## 待办任务
**1.** 判断以下三个说法是否与KITTI点云投影原文一致：(a) 投影功能分为两个ROS节点；(b) 笔者使用的系统是Ubuntu 20.04；(c) 编译完成后，catkin_ws中会新增build和devel。每项答“是”或“否”，并摘录其中起决定作用的原话。
**2.** 请从最后一句之后续写KITTI点云投影原文。

## 原文节选
+===+

【ROS】利用ROS将KITTI数据集点云数据投影到2D图像

课题涉及到感知融合，首先需要将点云投影到图像上，本文利用ROS实现投影。分为两个ROS节点，一个节点负责不断读取点云原始bin文件，并以 sensor_msgs::PointCloud2 的消息格式发布话题；另一个节点对接收到的点云消息进行处理，把点云投影到相机图像上。

目录

• 笔者环境
• 一、创建ROS工作空间
  *
• 1. 创建工作空间目录
• 2. 编译工作空间
• 3. 设置环境变量
• 二、创建投影功能包
  *
• 1. 统一格式
• 2. 创建点云投影功能包
• 3. 编写节点cpp文件
• 三、创建launch功能包
  *
• 1. 创建launch包
• 2. 创建 run.launch 文件
• 3. 编写 run.launch 文件
• 四、在project功能包添加其他依赖
  *
• 1. 修改project目录下的CMakeLists.txt
• 2. 修改project目录下的package.xml
• 五、编译project功能包
• 六、投影效果展示

笔者环境

Ubuntu18.04+ ROS Melodic + Opencv 3.2.0 + Eigen 3.3.7 + PCL 1.8.0
测试数据集是Kitti的raw_data的2011_09_26（如果使用其他天的数据，需要在lidtocamp.cpp中修改标定数据）

一、创建ROS工作空间

1. 创建工作空间目录

这步比较基础，目的是在src文件中创建了一个 CMakeLists.txt 的文件，告诉系统这个是ROS的工作空间

mkdir -p ~/catkin_ws/src

cd ~/catkin_ws/src
catkin_init_workspace

2. 编译工作空间

在catkin_ws文件夹下进行编译：

cd ~/catkin_ws/
catkin_make

编译完成后，catkin_ws中新增build 和 devel

3. 设置环境变量

安装ROS的时候是将整个ros系统的环境变量设置到bash脚本中，现在我们需要把我们工作空间的环境变量设置到bash中。

+===+

## 存储数据
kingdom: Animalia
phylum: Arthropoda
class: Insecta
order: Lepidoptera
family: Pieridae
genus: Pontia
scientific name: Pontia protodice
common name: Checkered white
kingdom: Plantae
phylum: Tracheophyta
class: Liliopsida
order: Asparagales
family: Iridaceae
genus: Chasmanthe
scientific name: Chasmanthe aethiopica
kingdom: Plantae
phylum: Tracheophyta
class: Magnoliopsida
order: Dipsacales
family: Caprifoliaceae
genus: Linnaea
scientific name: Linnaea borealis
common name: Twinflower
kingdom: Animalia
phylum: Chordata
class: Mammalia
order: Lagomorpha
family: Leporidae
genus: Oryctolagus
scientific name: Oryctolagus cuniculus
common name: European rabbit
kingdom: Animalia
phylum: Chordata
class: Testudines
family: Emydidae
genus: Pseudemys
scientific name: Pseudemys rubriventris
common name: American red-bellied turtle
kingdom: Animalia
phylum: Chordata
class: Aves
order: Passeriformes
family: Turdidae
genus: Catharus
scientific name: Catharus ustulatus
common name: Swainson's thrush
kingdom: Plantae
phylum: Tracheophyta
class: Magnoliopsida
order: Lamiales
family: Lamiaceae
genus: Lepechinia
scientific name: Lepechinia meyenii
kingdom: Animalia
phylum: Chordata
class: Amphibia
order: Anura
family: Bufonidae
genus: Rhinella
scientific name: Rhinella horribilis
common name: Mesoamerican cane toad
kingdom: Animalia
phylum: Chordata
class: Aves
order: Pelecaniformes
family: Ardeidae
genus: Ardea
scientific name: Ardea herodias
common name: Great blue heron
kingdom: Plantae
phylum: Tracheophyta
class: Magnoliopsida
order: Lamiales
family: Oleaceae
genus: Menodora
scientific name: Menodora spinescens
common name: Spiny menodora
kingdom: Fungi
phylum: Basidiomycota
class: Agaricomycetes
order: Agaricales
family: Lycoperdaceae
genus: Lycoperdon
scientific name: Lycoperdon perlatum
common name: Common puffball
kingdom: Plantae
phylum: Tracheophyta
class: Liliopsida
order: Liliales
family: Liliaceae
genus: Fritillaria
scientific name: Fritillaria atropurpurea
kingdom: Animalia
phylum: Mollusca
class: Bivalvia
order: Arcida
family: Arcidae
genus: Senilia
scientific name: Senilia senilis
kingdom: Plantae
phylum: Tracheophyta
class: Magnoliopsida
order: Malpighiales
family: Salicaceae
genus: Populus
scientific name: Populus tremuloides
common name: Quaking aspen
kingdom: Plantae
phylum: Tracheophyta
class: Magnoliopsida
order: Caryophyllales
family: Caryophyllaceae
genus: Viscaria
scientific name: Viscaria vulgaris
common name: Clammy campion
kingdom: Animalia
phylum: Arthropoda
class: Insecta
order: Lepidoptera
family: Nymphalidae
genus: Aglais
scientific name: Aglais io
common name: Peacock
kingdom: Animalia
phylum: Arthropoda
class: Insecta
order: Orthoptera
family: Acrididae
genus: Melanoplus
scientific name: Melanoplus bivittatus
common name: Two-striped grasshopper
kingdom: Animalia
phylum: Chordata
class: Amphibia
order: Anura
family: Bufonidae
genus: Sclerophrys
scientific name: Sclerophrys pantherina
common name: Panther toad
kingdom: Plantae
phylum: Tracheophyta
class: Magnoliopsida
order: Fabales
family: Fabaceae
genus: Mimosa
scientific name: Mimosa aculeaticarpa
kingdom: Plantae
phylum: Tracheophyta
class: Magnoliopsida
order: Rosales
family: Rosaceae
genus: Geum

+===+

## 参考答案
**1.**
(a) 是。“分为两个ROS节点”
(b) 否。“Ubuntu18.04+ ROS Melodic”
(c) 是。“编译完成后，catkin_ws中新增build 和 devel”

**2.**
gedit ~/.bashrc

source ~/catkin_ws/devel/setup.bash

source ~/.bashrc

如果想查看ros的环境变量： echo $ROS_PACKAGE_PATH
终端输出： /home/wdd/catkin_ws/src : /opt/ros/kinetic/share
第一个为我们刚创建工作空间的，第二个是ROS系统的

二、创建投影功能包

1. 统一格式

在src目录下创建

catkin_create_pkg   package_name   depend1 depend2 depend2

package_name：功能包名称
depend：依赖项

2. 创建点云投影功能包

在src目录下使用 catkin_create_pkg 创建一个 package 包并添加 roscpp 和 std_msgs 依赖项

 catkin_create_pkg Lid_project_cam roscpp std_msgs

std_msgs：包含常见消息类型
roscpp：使用C++实现ROS各种功能
(如果使用python实现ROS各种功能，添加rospy)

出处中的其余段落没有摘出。